Several disjoint thoughts here!
I was there when incremental compilation was retrofitted into rustc and into Kotlin compilers, and in both cases there were some bad bugs shipped, where incremental compilation was enabled in X, critical bug detected in X + m, and incremental getting disabled until X + m + n. That is to say, this is likely harder than it seems, you really need to invest into some ways to prevent this kinds of bugs, and that, even if you are sure you are done (version X), your users might discover something nasty later.
Curiously, I think we had grand total of one incremental compilation bug in rust-analyzer. That is because it was incremental from day one, and it was based on incremental framework which guaranteed correct results by construction. (debugging the framework was easy, because you only needed to debug incremental update algorithm, and the actual computation were fully abstract). The bug we had was due to non-determinism in a user-defined proc macro, which broke the core assumption of the framework.

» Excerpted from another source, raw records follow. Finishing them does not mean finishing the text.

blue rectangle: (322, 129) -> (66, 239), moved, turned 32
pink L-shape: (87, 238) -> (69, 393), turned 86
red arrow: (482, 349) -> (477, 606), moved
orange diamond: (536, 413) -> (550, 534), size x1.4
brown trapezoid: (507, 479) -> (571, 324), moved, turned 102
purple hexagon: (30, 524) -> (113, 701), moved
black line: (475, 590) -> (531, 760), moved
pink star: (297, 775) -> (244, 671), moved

My understanding though that Zig doesn’t go for a “framework” approach (which probably makes sense, as rust-analyzer is as anti-dod as it gets), so this probably isn’t applicable
A very useful implementation property would be path independence. That, regardless of the path you use to get to a particular source code, the result is byte-for-byte identical (as opposed to being merely equivalent). That indeed opens up path for fuzzing.
Yes, obviously this needs fuzzing / randomized generative testing. After working at TigerBeetle, I am convinced that, if you care about correctness, you should build the bulk of your test-suite around an integrated randomized test. There are so many bugs which are next to impossible to find by just looking at the code or doing manual example-based test.

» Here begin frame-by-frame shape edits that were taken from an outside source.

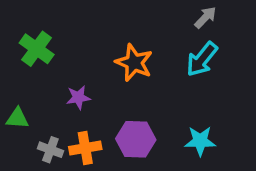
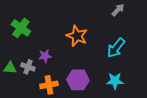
cyan arrow: (202, 59) -> (116, 48), moved
gray cross: (50, 150) -> (28, 67), moved

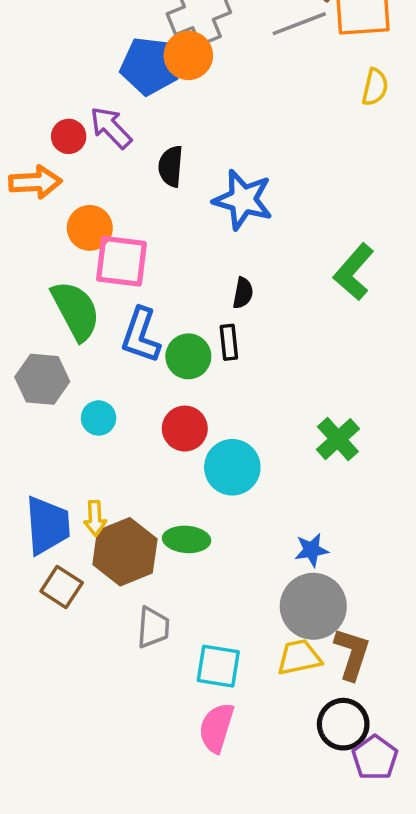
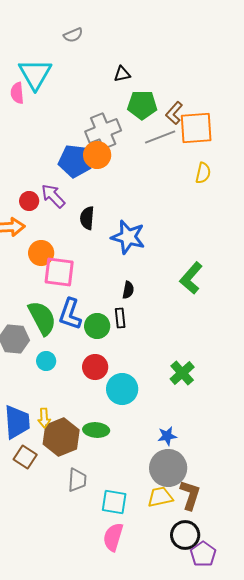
green semicircle: (76, 311) -> (42, 318), moved

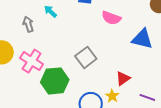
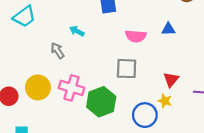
pink semicircle: (111, 18) -> (136, 36), moved
blue triangle: (142, 39) -> (168, 29), moved, size x0.6
gray square: (86, 57) -> (127, 69), turned -35

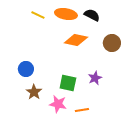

For fuzzing compilers, the blueprint is wasm-smith:
That is a thing that can generate random, but syntactically and semantically WASM code, which also gives minimization for free, and also for free integrates with coverage-guided fuzzers like AFL.
The idea is very simple: write a function that takes an rng
argument, and produces a random valid code fragment. Which is easy — you basically pick a random expression kind, and then generate sub-expressions, pruning them by the known result type. Then, the key trick — make the rng
finite, such that it can generate only up to n
numbers. That is, an rng is just a pre-filled array of random bytes. And than patch the generating function to short-circuit if the rng
runs out of entropy (eg, just generate undefined
expression). With this setup, you can shorten the byte array to make the resulting code shorter. And you can use AFL as a source of those random bytes, to plug into coverage-guided aspect.

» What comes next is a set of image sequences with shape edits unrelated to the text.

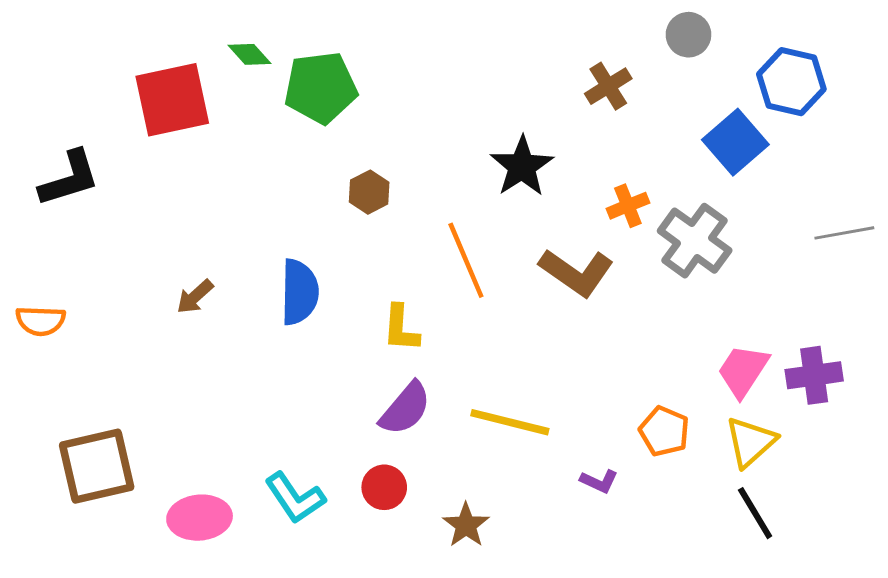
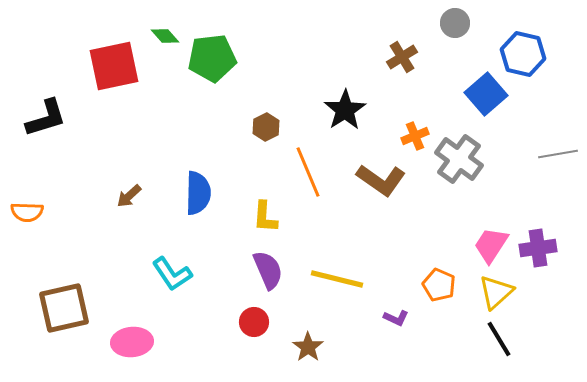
brown hexagon: (369, 192) -> (266, 127), moved
purple semicircle: (405, 409) -> (268, 270), turned -63
cyan L-shape: (295, 498) -> (172, 274), moved

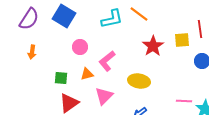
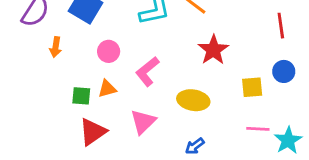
yellow square: (182, 40) -> (252, 87), moved
orange arrow: (32, 52) -> (55, 47), moved
orange triangle: (87, 74) -> (107, 89), moved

If you can generate random code, it should be easy to generate random equivalent histories. For example, you can start with A
, then apply some operations to go from A
to different B
, then repeat the same with different seed to go from A
to C
, an then reply the edits backwards to get from B
and C
to identical code.
More directly, you can build A
incrementally by fixing the sequence of random bytes used as a seed for the generator, and gradually increasing its length.
Alternatively, you can try applying local edits to the seed sequence, which may result in local edits to the generated code.
Fuzzing is tricky to integrate with CI. While normal tests are edge triggerd (you run test on commit, it finishes in finite time), fuzz tests are level triggered (you run it for however long you can, it can discover a failing seed at any point, and there’s a set of currently failing seeds). I think we arrived at a good pattern at TigerBeetle:
- we have a machine which in a loop fetches code from the main branch, runs the fuzzer, records failing seeds and pushes (commit hash, seed) pairs to a json file in the repo
- there’s a piece of html/js that displayes the table of “hey, these seeds are currently failing on these commits”: TigerBeetle DevHub.